Study questions
(1) In the Impatiens nimspurjae article, who is the species named after?
(2) Carry on the Impatiens nimspurjae article from where it ends.

Provided text
Scientific classification
- Kingdom: Plantae
- Clade: Tracheophytes
- Clade: Angiosperms
- Clade: Eudicots
- Clade: Asterids
- Order: Ericales
- Family: Balsaminaceae
- Genus: Impatiens
- Species: I. nimspurjae
- Binomial name: Impatiens nimspurjae Raskoti

= Impatiens nimspurjae =

- Genus: Impatiens
- Species: nimspurjae
- Authority: Raskoti

Species of flowering plant

Impatiens nimspurjae is a species of flowering plant in the family Balsaminaceae. The species is an annual herb. It is native to western Nepal.

Impatiens nimspurjae was described in 2022, and named after the mountaineer Nirmal Purja. It is threatened by human activity.

==Distribution==
Impatiens nimspurjae is native to the subtropical biome of Nepal. The species is endemic to western Nepal. It grows on moist, humus rich slopes, in temperate forests and forest edges, at elevations of 2800-2900 m.

==Taxonomy==
Impatiens nimspurjae was named in 2022. The type specimens were collected in 2011, in Nepal's Myagdi District, at elevations of 2800-2900 m.

Impatiens nimspurjae is closely related to Impatiens harae, Impatiens radiata, and Impatiens wallichii.

==Description==
Impatiens nimspurjae is an annual herb. It grows 12-99 cm in height.

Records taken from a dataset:
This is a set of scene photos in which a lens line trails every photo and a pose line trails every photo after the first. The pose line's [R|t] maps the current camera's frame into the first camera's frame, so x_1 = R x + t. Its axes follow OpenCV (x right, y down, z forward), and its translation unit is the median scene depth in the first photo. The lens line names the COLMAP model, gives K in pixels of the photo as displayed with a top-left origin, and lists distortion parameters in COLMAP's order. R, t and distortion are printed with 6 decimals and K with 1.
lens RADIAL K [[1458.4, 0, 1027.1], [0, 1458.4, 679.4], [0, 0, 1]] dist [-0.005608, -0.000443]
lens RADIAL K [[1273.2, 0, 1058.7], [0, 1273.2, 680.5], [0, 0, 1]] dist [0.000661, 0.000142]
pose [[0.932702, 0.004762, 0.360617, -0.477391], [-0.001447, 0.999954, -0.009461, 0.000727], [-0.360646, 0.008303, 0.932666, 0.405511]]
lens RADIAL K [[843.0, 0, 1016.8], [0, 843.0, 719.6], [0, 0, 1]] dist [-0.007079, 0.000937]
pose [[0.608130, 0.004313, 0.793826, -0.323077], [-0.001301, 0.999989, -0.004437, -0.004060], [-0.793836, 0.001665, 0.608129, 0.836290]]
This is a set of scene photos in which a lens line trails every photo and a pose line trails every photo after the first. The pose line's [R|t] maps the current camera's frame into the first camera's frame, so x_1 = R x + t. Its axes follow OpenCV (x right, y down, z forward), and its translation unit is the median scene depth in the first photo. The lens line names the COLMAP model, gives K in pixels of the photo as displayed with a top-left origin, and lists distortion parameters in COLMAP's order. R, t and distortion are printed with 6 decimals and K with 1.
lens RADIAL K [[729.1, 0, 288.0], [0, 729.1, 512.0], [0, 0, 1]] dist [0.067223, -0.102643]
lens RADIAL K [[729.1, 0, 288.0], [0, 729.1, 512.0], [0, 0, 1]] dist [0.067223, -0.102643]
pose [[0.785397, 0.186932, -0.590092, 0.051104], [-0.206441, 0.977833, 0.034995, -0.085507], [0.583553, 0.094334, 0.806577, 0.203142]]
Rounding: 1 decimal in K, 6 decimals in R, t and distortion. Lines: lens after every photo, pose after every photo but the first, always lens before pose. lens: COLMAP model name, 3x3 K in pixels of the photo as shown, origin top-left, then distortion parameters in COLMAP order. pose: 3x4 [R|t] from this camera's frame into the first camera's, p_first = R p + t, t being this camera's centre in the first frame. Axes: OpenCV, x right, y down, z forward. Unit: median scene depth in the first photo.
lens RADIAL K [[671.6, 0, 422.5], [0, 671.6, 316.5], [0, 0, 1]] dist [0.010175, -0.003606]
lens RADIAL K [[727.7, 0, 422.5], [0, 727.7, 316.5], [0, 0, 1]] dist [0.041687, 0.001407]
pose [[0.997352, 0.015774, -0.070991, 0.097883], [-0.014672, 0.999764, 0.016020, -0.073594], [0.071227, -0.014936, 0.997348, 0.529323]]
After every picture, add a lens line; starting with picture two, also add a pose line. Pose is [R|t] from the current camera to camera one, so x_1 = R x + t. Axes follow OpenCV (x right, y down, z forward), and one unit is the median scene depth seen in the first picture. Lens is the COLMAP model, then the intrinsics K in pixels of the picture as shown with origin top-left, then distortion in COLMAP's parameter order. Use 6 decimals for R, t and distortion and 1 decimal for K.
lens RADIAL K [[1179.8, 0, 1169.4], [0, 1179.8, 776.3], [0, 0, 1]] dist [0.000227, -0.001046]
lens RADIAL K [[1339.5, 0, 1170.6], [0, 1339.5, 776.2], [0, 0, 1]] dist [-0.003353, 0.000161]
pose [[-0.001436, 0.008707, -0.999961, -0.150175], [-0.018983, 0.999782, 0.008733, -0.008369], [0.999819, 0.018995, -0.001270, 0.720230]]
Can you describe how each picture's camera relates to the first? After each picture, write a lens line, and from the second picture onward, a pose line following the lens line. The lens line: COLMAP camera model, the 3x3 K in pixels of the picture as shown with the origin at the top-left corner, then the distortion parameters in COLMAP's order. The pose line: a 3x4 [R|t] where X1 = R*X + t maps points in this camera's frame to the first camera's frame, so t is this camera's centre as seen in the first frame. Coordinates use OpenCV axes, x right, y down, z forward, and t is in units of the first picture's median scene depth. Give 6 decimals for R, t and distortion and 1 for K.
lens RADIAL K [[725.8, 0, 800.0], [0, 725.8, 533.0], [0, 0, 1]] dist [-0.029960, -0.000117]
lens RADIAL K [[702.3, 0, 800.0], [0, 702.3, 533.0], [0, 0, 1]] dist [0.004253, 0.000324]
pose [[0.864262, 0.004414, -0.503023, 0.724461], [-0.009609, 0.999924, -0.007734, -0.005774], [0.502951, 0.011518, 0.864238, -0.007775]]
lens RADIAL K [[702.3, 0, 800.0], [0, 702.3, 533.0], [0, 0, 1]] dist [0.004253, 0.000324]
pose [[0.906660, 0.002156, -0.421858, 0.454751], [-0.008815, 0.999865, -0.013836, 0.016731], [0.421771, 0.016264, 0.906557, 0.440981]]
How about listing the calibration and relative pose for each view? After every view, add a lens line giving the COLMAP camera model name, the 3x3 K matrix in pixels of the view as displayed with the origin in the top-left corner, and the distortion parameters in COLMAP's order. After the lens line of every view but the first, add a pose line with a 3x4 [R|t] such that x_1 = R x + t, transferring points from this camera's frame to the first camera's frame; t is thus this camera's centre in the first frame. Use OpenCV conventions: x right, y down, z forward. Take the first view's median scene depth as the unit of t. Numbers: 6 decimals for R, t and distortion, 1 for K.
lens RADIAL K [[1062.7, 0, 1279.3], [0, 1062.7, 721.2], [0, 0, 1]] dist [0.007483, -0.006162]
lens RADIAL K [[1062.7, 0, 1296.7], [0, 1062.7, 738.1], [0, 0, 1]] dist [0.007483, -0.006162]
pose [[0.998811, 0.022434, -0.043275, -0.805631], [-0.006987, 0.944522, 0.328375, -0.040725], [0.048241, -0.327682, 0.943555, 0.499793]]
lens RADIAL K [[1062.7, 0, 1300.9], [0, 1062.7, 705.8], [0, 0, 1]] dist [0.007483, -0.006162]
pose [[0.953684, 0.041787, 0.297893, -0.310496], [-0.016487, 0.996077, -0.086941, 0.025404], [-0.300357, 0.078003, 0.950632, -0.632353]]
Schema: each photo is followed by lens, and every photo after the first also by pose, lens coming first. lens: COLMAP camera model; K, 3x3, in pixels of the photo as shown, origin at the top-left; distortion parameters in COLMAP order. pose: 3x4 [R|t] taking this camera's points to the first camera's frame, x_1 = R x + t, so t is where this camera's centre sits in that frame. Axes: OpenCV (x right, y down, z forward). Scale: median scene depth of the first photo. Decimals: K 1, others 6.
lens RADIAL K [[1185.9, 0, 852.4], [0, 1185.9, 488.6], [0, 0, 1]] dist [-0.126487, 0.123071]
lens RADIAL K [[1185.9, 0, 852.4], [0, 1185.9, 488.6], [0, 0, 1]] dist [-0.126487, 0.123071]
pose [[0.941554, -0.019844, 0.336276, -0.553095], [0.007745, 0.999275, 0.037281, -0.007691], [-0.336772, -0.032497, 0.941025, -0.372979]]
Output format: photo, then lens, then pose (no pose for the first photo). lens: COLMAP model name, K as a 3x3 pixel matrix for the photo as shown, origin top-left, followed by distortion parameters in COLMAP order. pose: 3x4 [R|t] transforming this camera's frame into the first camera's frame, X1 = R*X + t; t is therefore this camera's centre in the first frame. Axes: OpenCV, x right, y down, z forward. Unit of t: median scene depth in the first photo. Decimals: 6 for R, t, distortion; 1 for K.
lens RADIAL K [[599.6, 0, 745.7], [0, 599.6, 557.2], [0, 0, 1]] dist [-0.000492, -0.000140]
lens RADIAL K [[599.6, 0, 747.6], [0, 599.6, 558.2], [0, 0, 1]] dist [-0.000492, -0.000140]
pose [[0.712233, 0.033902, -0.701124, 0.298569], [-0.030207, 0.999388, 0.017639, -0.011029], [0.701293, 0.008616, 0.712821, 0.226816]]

Answers given
(1) The mountaineer Nirmal Purja.

(2)
The leaves are hairless, and oblong in shape. They measure 1.5-11 cm long, and 0.5-3 cm wide. The leaves lack stalks. The stems are smooth.

The inflorescences grow on 1.5-6 cm long stalks, and have two or three flowers. The flowers are white, with some petals having yellowish or purple parts. The flowers are 1.5-2 cm long. Flowering occurs from July to October.

The fruits are 1.5-2.5 cm long. Fruiting occurs fron July to October. The seeds are brownish and ovoid.

==Etymology==
Impatiens nimspurjae is named after the Nepalese mountaineer Nirmal Purja (nicknamed "Nimsdai"), recognising his work on climate change.

==Conservation==
Impatiens nimspurjae is threatened by habitat disturbance from human activity. The researchers who described the species classified it as Data Deficient.